Fragment -
++++++++++++++++++++
2 liga. Fatalna seria w końcu przerwana! Szalona końcówka i zwycięstwo Siarki Tarnobrzeg w Grudziądzu
Osiem porażek z rzędu i spore problemy kadrowe – w takiej sytuacji do sobotniego starcia w Grudziądzu podchodziła Siarka Tarnobrzeg. Podopieczni Włodzimierza Gąsiora pokazali charakter i przerwali fatalną serię.
fot. Marcin Radzimowski
- Ostatnie mecze Siarki nie układały się tak, jakby chcieli. Musimy jednak patrzeć na siebie – mówił przed meczem Mariusz Pawlak, szkoleniowiec Olimpii Grudziądz.
Jego podopieczni świetnie rozpoczęli spotkanie, bo prowadzenie objęli już w pierwszym kwadransie. Po akcji Papikjana z prawej strony, piłkę próbował wybić Jakub Głaz. Ostatecznie defensor Siarki skierował ją do własnej bramki...
W przerwie doświadczony coach zdecydował się na dwie zmiany w składzie. Prawdziwe „wejście smoka” zaliczył Krzysztof Ropski, który po podaniu Maksymiliana Sitka, z kilku metrów pokonał bramkarza gospodarzy.
Niezwykle szalony okazał się ostatni kwadrans meczu. W 75. minucie Siarka wykonywała rzut karny, jednak strzał Michała Bierzały obronił Wojciech Muzyk. Dwie minuty później „Siarkowcy” dopięli swego – po rzucie rożnym precyzyjną główką popisał się Dawid Kubowicz.
Olimpia wyrównała po akcji z prawej strony (Hirsz zagrał do Marca, a ten strzałem po ziemi pokonał Krupę), jednak Siarka nie poddała się. Bardzo ładne, a zarazem zwycięskie trafienie z półwoleja zanotował Mateusz Janeczko.
++++++++++++++++++++
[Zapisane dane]
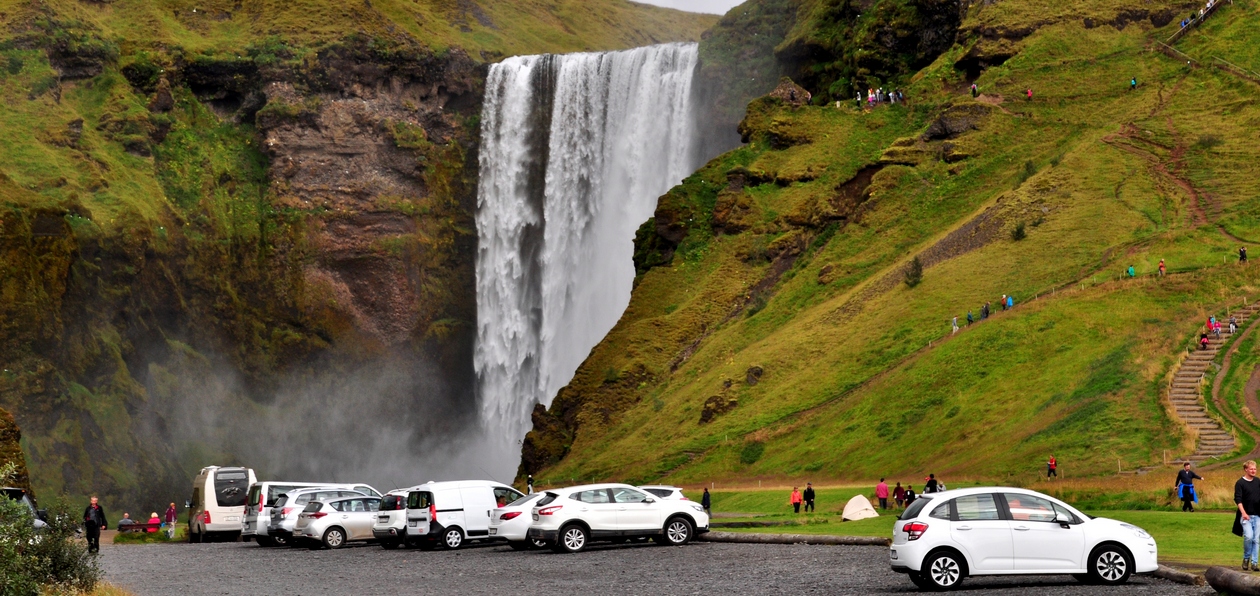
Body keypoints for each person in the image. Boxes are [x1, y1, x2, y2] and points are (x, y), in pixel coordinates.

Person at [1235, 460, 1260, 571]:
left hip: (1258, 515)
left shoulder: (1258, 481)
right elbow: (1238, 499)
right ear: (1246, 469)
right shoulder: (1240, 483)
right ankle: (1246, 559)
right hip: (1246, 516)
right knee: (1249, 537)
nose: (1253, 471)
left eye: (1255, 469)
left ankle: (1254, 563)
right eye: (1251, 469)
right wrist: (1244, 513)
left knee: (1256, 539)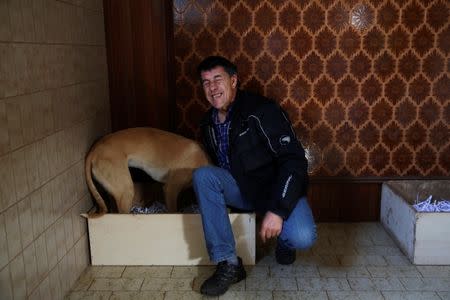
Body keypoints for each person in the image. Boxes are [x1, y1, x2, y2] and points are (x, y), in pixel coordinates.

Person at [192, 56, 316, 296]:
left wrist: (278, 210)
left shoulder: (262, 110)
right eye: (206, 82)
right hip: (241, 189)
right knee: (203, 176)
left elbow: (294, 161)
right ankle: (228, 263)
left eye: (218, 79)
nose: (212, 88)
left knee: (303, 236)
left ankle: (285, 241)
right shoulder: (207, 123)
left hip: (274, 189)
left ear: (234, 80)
++++++++++++++++++++
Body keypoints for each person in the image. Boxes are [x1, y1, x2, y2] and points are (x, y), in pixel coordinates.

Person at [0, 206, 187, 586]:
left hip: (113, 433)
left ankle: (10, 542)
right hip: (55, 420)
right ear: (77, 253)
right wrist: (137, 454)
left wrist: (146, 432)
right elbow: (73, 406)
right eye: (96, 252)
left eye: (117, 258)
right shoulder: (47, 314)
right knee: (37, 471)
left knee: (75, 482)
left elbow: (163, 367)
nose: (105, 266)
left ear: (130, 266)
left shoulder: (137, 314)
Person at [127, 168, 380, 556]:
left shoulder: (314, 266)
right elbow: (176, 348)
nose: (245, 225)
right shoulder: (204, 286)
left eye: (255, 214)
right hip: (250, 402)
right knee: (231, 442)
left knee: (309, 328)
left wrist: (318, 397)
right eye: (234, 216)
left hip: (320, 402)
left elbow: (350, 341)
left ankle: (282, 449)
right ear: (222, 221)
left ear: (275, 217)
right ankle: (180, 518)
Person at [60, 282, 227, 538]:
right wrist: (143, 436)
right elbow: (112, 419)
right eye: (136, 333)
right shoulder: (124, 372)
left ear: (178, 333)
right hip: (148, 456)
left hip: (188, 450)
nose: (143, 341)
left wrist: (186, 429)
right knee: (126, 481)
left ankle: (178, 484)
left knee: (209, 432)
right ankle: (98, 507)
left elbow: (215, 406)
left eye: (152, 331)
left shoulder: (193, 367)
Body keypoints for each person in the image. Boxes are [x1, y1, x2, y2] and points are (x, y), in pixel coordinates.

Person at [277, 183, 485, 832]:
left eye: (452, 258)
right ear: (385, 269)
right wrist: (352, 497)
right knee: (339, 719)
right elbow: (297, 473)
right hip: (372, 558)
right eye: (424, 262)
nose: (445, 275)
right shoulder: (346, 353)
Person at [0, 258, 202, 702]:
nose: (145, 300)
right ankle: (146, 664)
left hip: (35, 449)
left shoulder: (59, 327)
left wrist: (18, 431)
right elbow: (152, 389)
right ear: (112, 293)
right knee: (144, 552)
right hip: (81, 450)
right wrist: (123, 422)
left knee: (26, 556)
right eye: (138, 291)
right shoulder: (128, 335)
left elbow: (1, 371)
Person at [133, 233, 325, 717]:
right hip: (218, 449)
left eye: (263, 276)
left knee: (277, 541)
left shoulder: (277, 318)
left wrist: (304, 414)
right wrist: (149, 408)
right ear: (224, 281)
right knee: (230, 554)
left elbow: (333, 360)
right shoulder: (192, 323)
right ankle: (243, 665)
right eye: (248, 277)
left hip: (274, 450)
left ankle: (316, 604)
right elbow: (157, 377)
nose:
++++++++++++++++++++
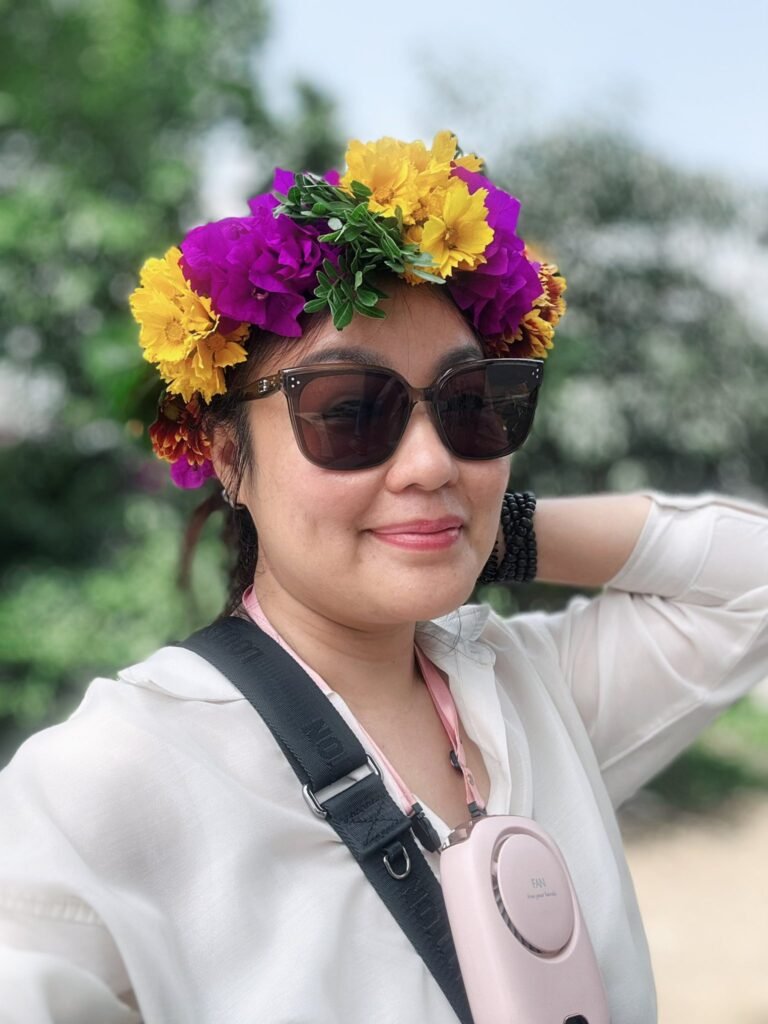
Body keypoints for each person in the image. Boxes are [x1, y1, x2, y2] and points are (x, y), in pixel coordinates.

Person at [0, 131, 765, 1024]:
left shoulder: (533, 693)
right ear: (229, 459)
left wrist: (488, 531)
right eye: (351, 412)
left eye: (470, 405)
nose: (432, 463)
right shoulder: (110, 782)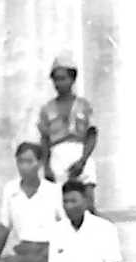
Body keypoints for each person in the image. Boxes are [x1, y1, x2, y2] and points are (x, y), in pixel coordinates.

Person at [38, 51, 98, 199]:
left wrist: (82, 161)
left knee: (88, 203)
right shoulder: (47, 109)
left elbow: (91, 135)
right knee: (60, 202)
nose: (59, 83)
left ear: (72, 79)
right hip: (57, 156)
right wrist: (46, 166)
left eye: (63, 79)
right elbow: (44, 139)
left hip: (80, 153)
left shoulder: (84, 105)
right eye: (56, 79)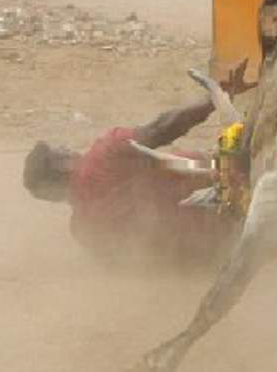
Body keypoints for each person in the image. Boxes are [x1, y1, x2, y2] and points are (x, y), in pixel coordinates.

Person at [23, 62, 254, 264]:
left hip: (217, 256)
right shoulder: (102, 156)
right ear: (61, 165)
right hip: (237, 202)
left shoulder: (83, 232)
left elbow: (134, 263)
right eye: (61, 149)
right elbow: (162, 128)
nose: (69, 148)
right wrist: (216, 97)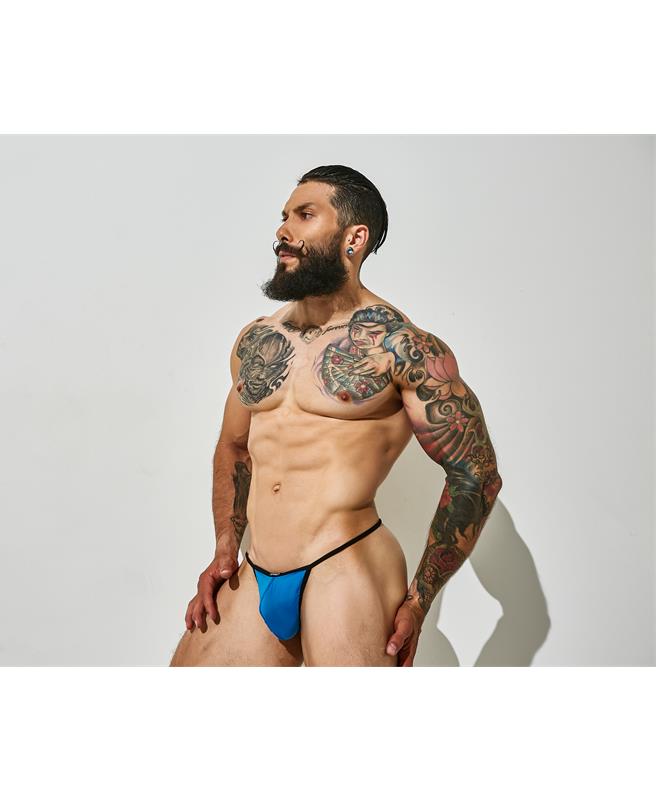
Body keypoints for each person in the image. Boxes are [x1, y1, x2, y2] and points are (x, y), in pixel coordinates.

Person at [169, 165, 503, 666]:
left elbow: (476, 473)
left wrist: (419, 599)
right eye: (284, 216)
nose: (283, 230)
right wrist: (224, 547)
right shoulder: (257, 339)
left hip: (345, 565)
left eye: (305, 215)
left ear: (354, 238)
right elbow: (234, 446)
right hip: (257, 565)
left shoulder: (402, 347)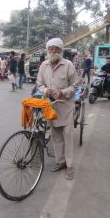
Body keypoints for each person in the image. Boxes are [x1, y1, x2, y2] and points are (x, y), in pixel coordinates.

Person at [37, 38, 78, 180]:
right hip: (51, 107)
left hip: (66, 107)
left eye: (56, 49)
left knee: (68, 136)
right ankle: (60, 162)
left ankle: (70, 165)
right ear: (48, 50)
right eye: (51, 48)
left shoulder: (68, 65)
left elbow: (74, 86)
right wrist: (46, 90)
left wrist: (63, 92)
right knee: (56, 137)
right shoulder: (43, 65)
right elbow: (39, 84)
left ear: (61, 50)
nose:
++++++++++++++++++++
Zestaw zadań -
• a. Kto był szkoleniowcem Olimpii Grudziądz według relacji z meczu?
• b. Streść relację z meczu w dwóch zdaniach.
• c. Przepisz słowo w słowo tę część relacji z meczu, która zaczyna się od słów „fot. Marcin Radzimowski”, a kończy na słowach „szkoleniowiec Olimpii Grudziądz.”.

Odpowiedzi do zadań -
• a. Mariusz Pawlak.

• b. Siarka Tarnobrzeg po ośmiu porażkach z rzędu i przy sporych problemach kadrowych wygrała w Grudziądzu, przerywając fatalną serię. Olimpia prowadziła od pierwszego kwadransa po samobójczym trafieniu Jakuba Głaza, a po przerwie wyrównał Krzysztof Ropski; w szalonej końcówce, mimo obronionego rzutu karnego i wyrównania gospodarzy, gole Dawida Kubowicza i Mateusza Janeczki dały Siarce zwycięstwo.

• c.
fot. Marcin Radzimowski
- Ostatnie mecze Siarki nie układały się tak, jakby chcieli. Musimy jednak patrzeć na siebie – mówił przed meczem Mariusz Pawlak, szkoleniowiec Olimpii Grudziądz.